_Direction a:_
Write out the passage on scene classification between "To evaluate the" and "as testing data.", inclusive.

To evaluate the deep CNN features in VHSR remote sensing image scene classification, the involved factors in scene classification were intensively compared, in which half of the images in the original datasets were used as training samples and the rest half were used as testing samples. Then, every two datasets were used as training and testing data in cross-classification to test the inter-dataset representation ability of CNN features and only the common categories were involved, as shown in Table 3. Take the cross-classification case of Dataset-1 and Dataset-2 as an example. There are eight common categories that both of the datasets share. If the images from the eight categories in Dasetset-1 are used as training data, the images from the eight categories in Dasetset-2 will then be used as testing data.

_Input records:_
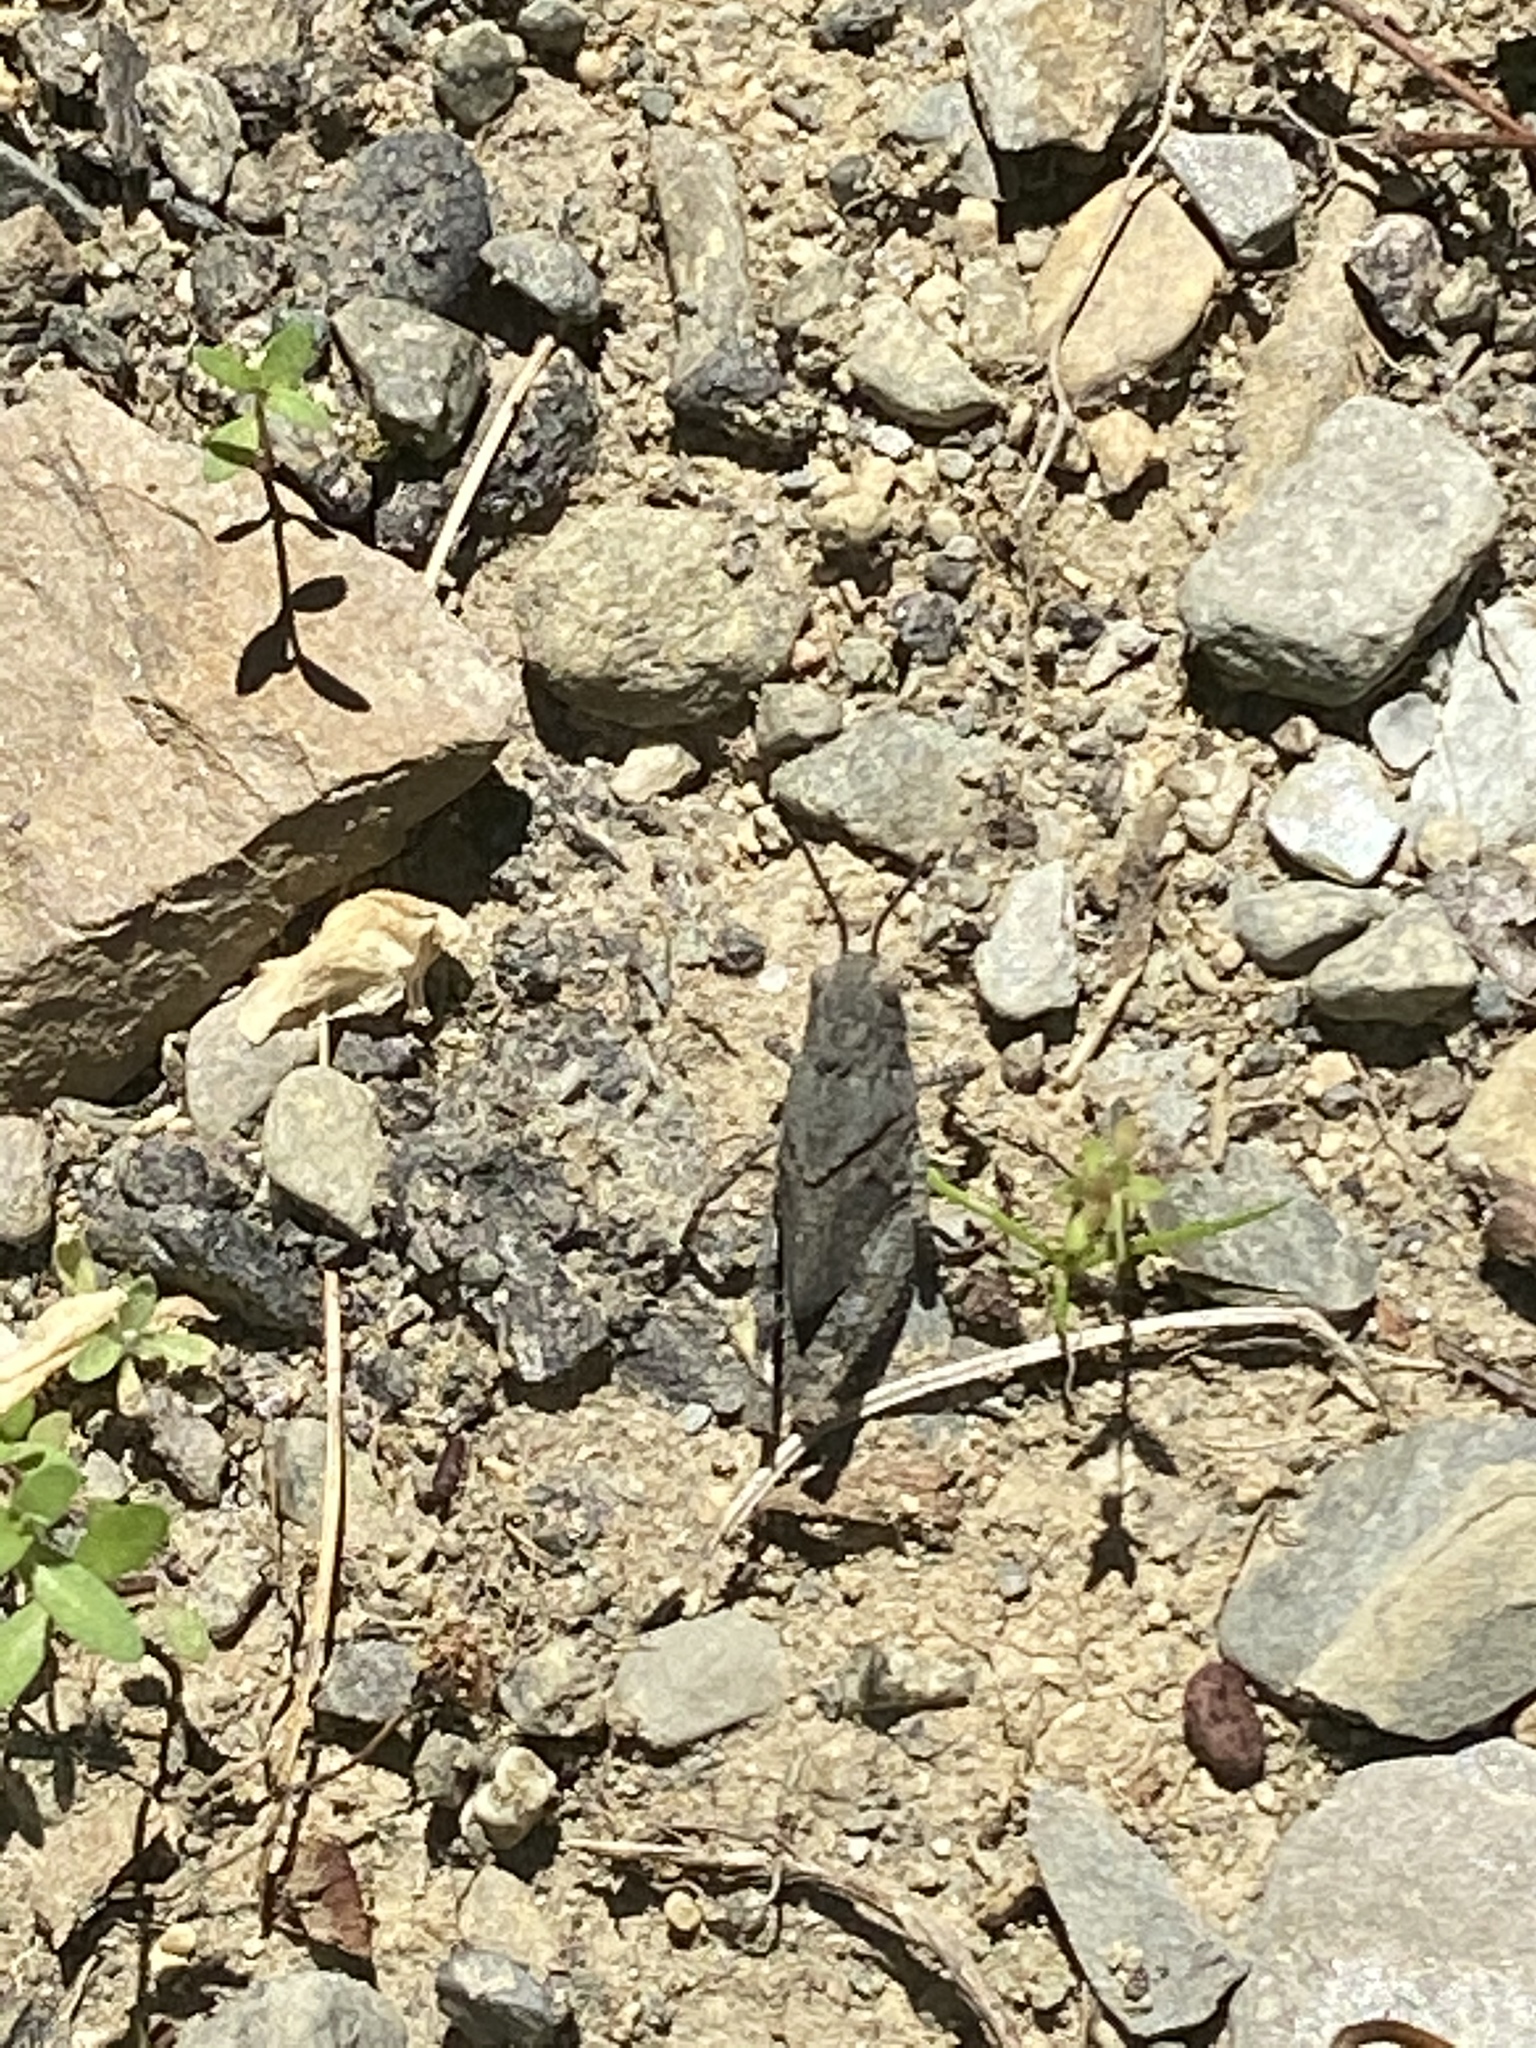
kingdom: Animalia
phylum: Arthropoda
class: Insecta
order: Orthoptera
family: Acrididae
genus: Dissosteira
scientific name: Dissosteira carolina
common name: Carolina grasshopper
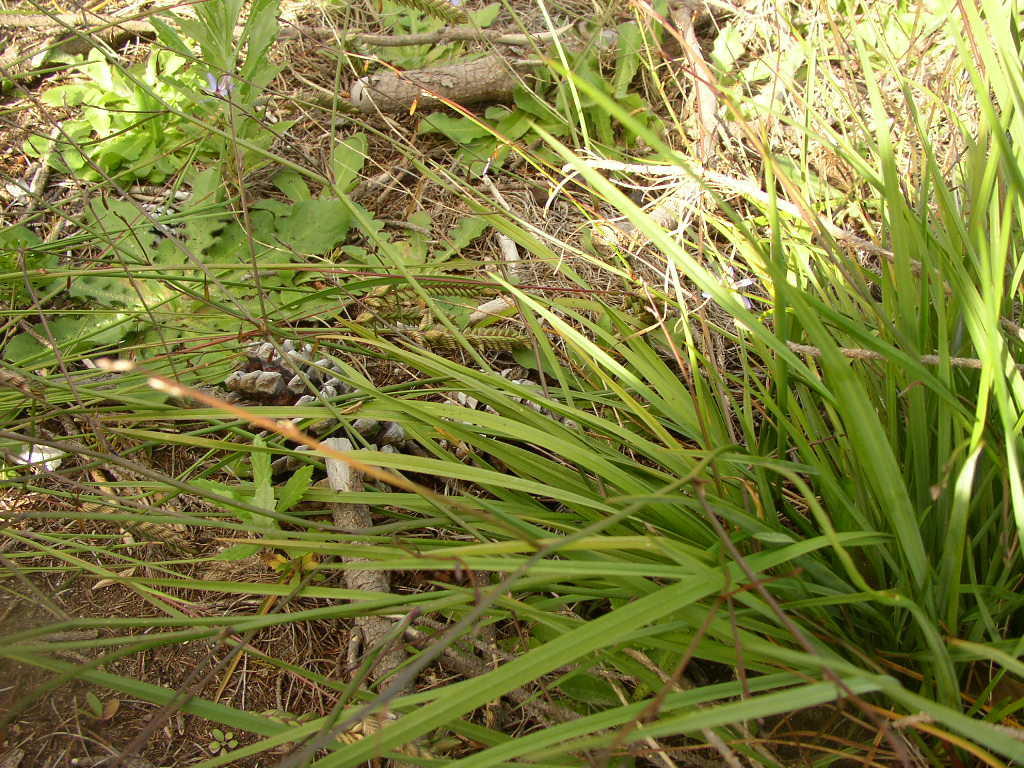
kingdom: Plantae
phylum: Tracheophyta
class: Liliopsida
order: Asparagales
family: Asphodelaceae
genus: Caesia
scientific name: Caesia contorta
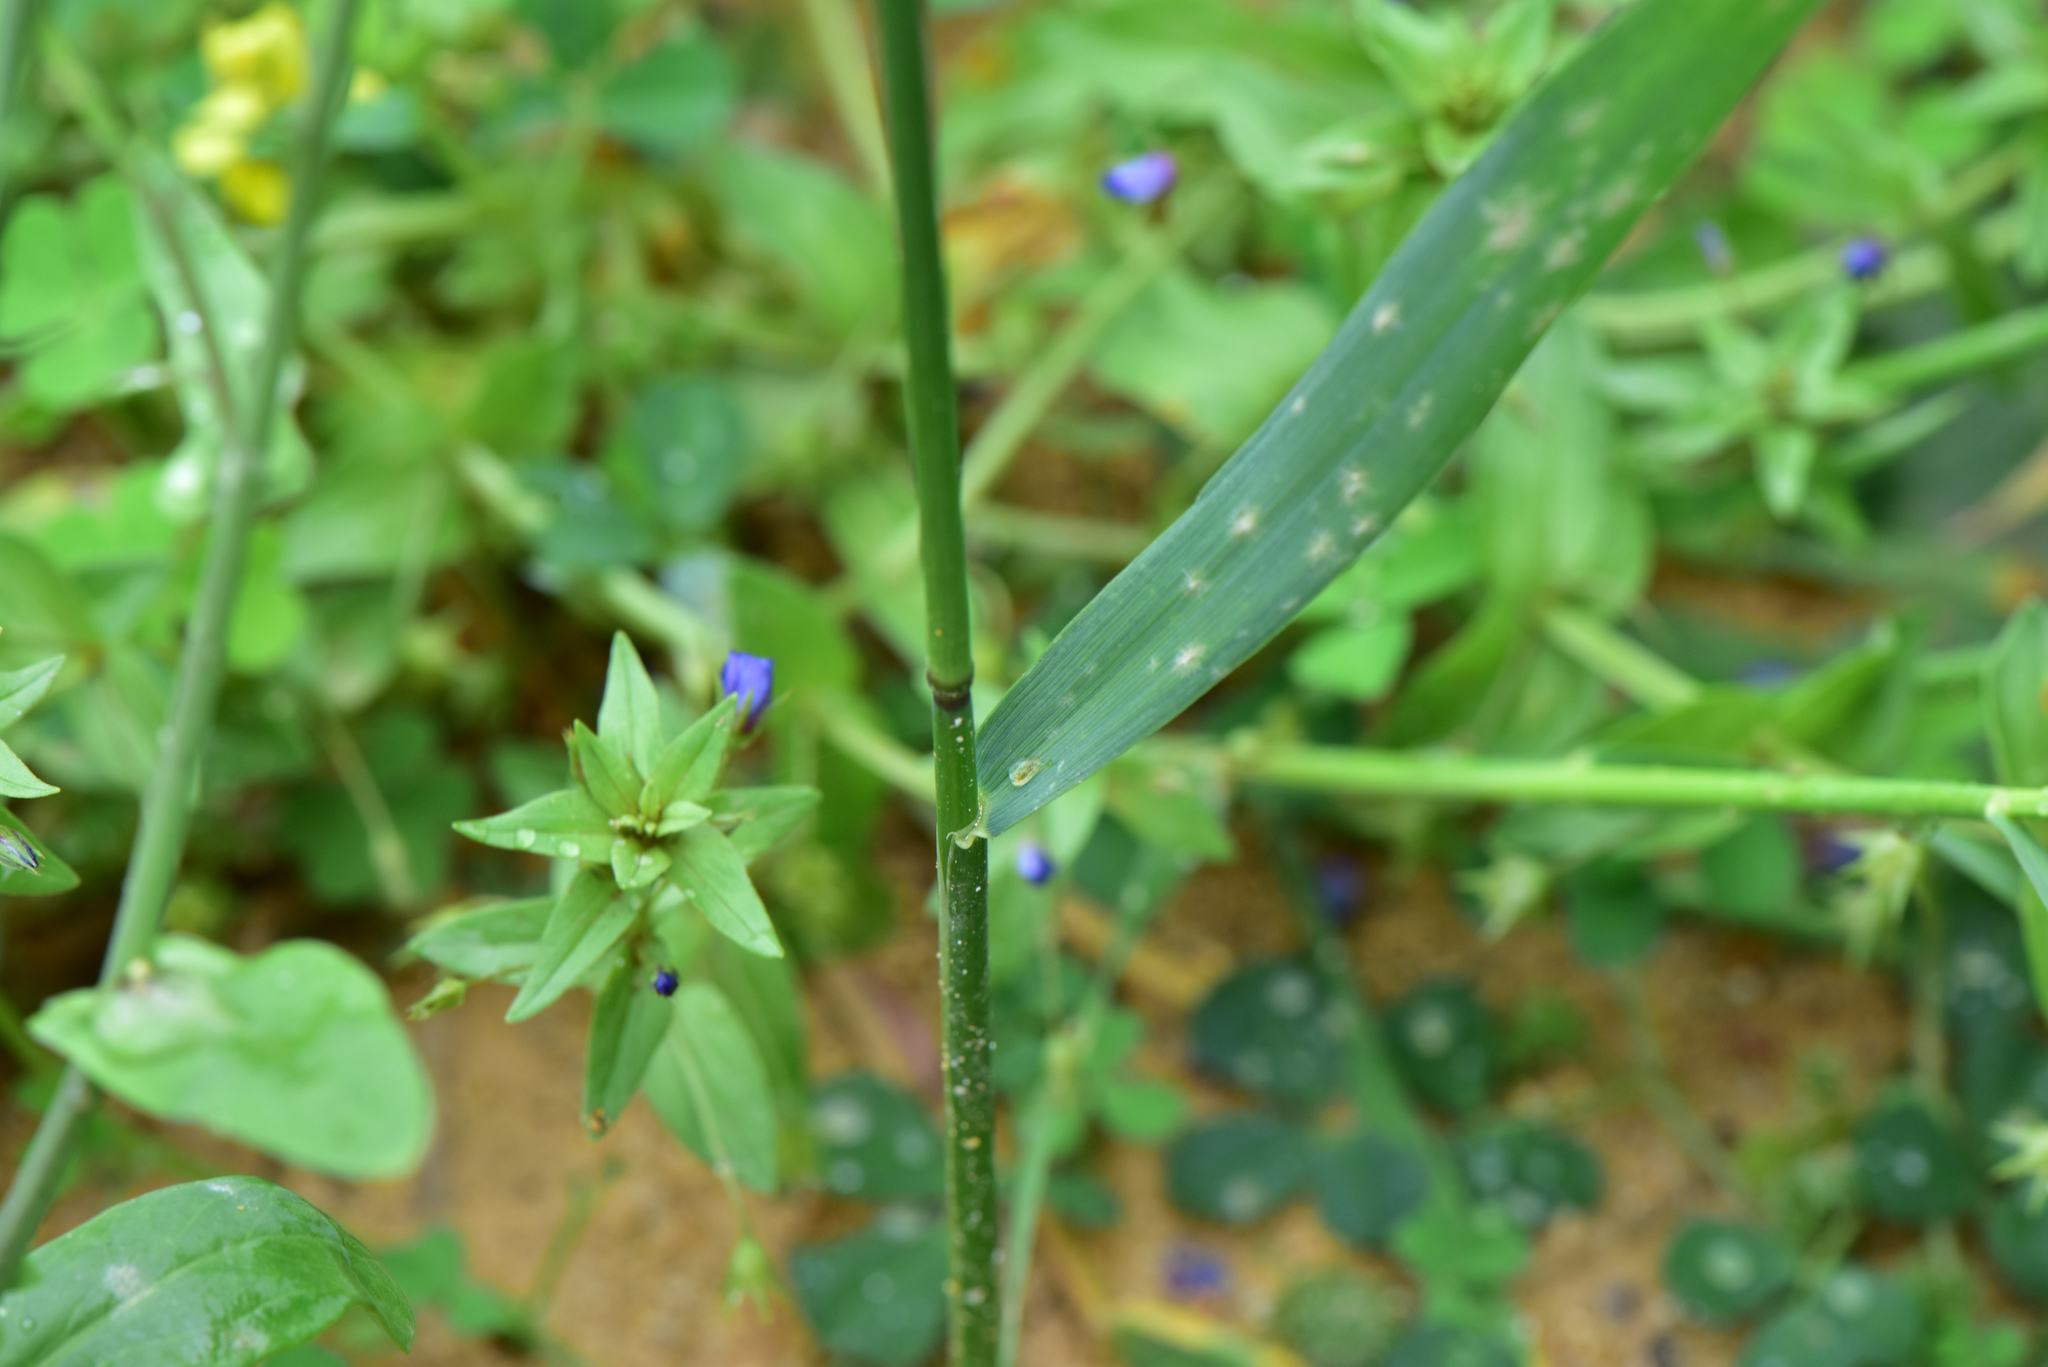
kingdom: Plantae
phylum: Tracheophyta
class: Liliopsida
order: Poales
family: Poaceae
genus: Elymus
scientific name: Elymus tsukushiensis
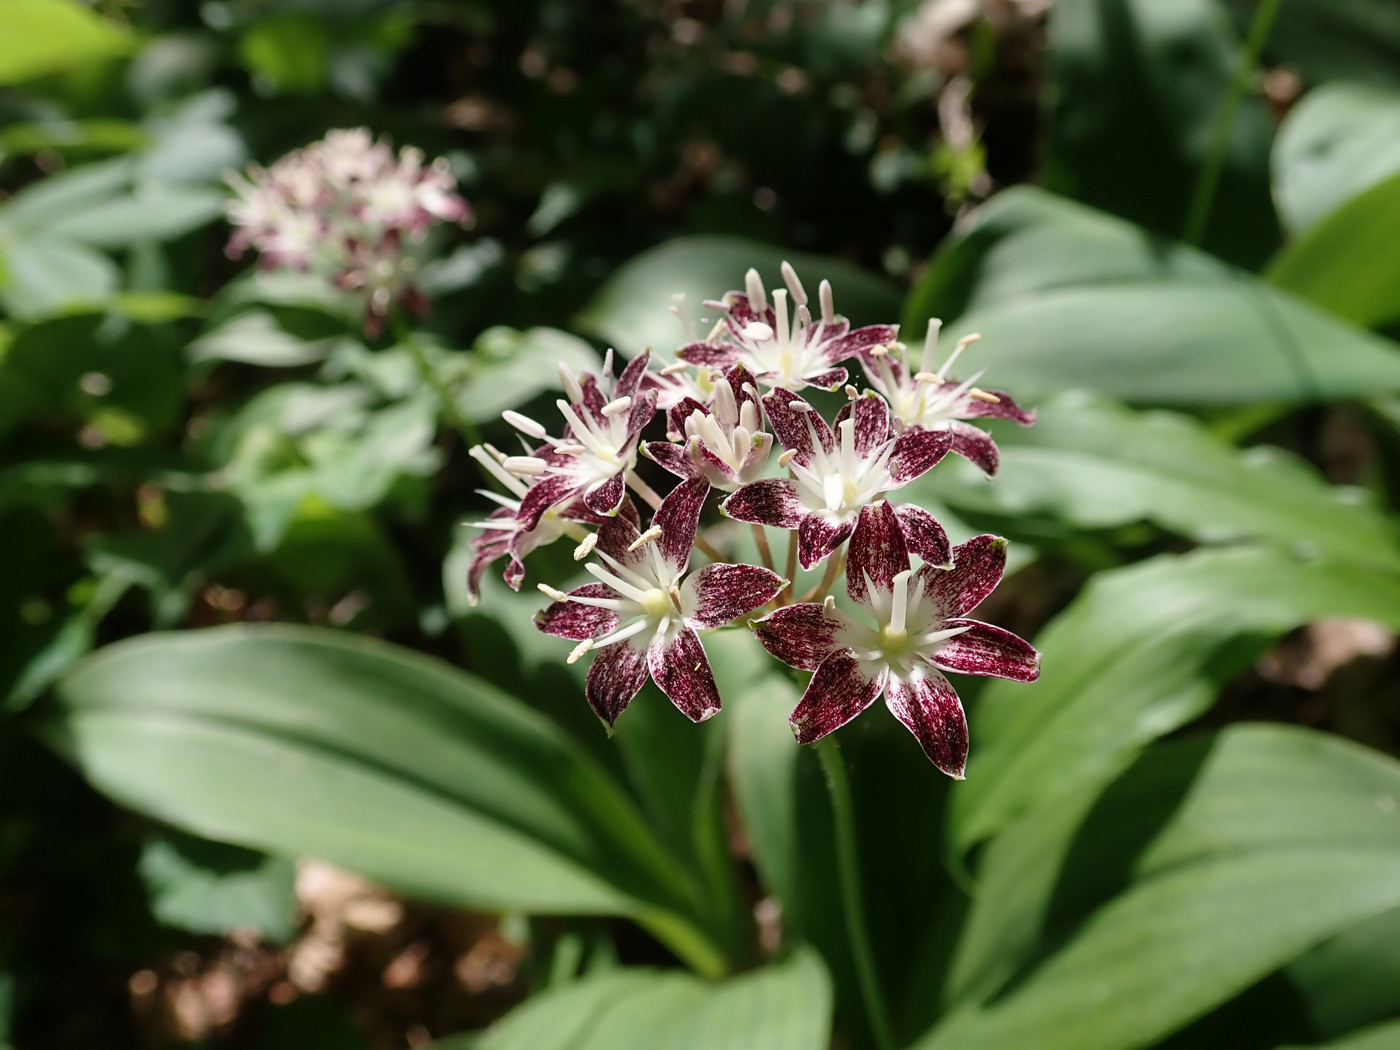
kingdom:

_Direction b:_
Convert every line of the listing into a JSON list of strings, one string per line, skipping blank lines. Leave the pictures out.

_Output a:_
To evaluate the deep CNN features in VHSR remote sensing image scene classification, the involved factors in scene classification were intensively compared, in which half of the images in the original datasets were used as training samples and the rest half were used as testing samples. Then, every two datasets were used as training and testing data in cross-classification to test the inter-dataset representation ability of CNN features and only the common categories were involved, as shown in Table 3. Take the cross-classification case of Dataset-1 and Dataset-2 as an example. There are eight common categories that both of the datasets share. If the images from the eight categories in Dasetset-1 are used as training data, the images from the eight categories in Dasetset-2 will then be used as testing data.

_Output b:_
[
  "kingdom: Animalia",
  "phylum: Arthropoda",
  "class: Insecta",
  "order: Orthoptera",
  "family: Acrididae",
  "genus: Dissosteira",
  "scientific name: Dissosteira carolina",
  "common name: Carolina grasshopper",
  "kingdom: Plantae",
  "phylum: Tracheophyta",
  "class: Liliopsida",
  "order: Asparagales",
  "family: Asphodelaceae",
  "genus: Caesia",
  "scientific name: Caesia contorta",
  "kingdom: Plantae",
  "phylum: Tracheophyta",
  "class: Liliopsida",
  "order: Poales",
  "family: Poaceae",
  "genus: Elymus",
  "scientific name: Elymus tsukushiensis",
  "kingdom:"
]